* **Page text**:
# # #

Question

I have the need of writing the data contained in a struct to a binary file.

Lets say given the struct of

struct data {
unsigned char sig;
int reserved;
}

I want to be able to simply output the contents of this struct to a file.

I have tried to use this

fstream out("C:\\somepath", ios::out | ios::app | ios::binary);
data writedata;
writedata.sig = 'BM';
writedata.reserved = NULL;
out.write((char*)&writedata, sizeof(writedata));
out.close();

I expected the output would be (in hex, using a 32 bit compiler(so ints are 4 bytes)):

42 4D 00 00 00 00

But this is not what is printed.

Can someone explain why this is not working and the steps necessary to fix it?

Thanks.

Was it helpful?

Solution

First of all, 'BM' is two bytes, and cannot be fit into a single unsigned char ('BM' is probably treated by your compiler as a multibyte literal, which is probably not what you want).

# # #

* **Exercise set**:
(a) In the struct file-writing text, change everything from "First of all, 'BM'" down to "what you want)." by putting "multi-character literal" in place of "multibyte literal".
(b) In the struct file-writing text, what hex output did the asker expect the file to contain?
The lines after this point are unrelated to the struct file-writing text.

* **Supplied data**:
# # #

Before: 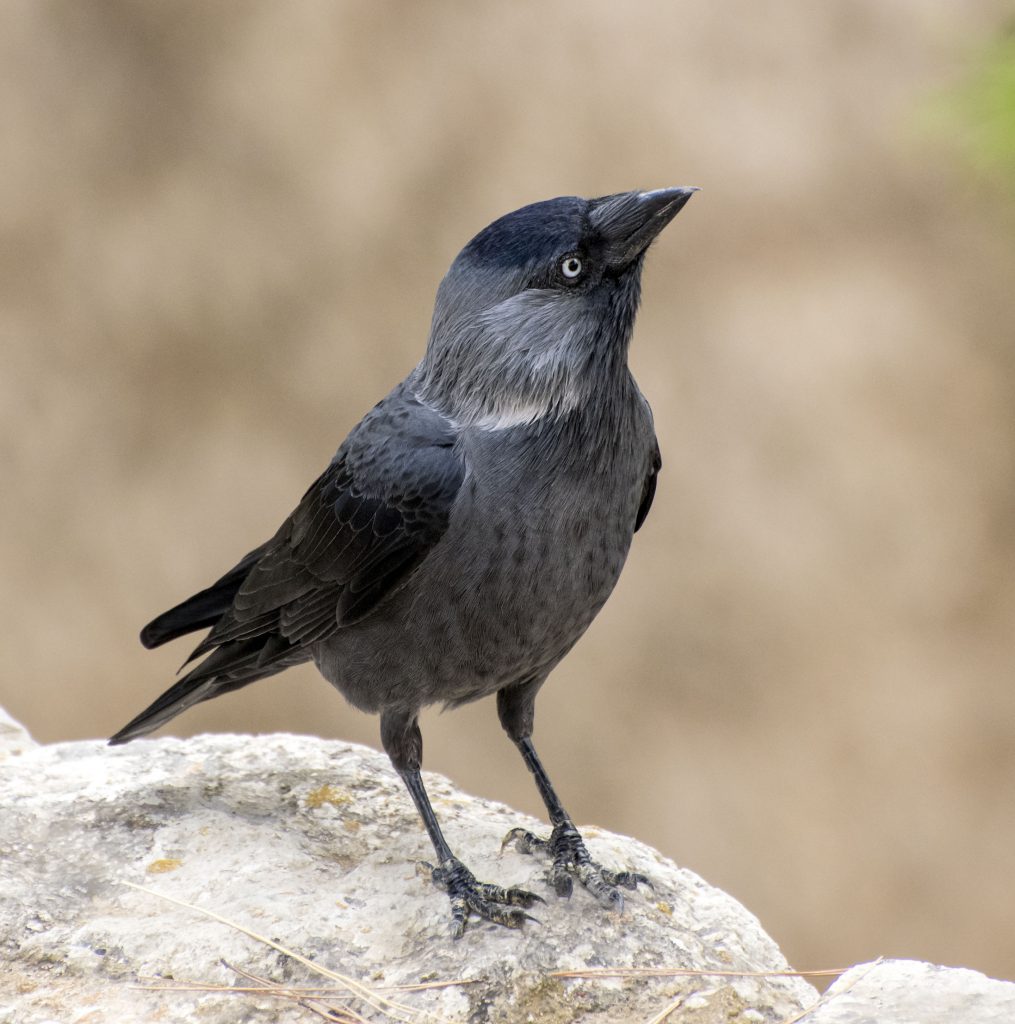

# # #

* **Completed exercise**:
(a)
First of all, 'BM' is two bytes, and cannot be fit into a single unsigned char ('BM' is probably treated by your compiler as a multi-character literal, which is probably not what you want).

(b) 42 4D 00 00 00 00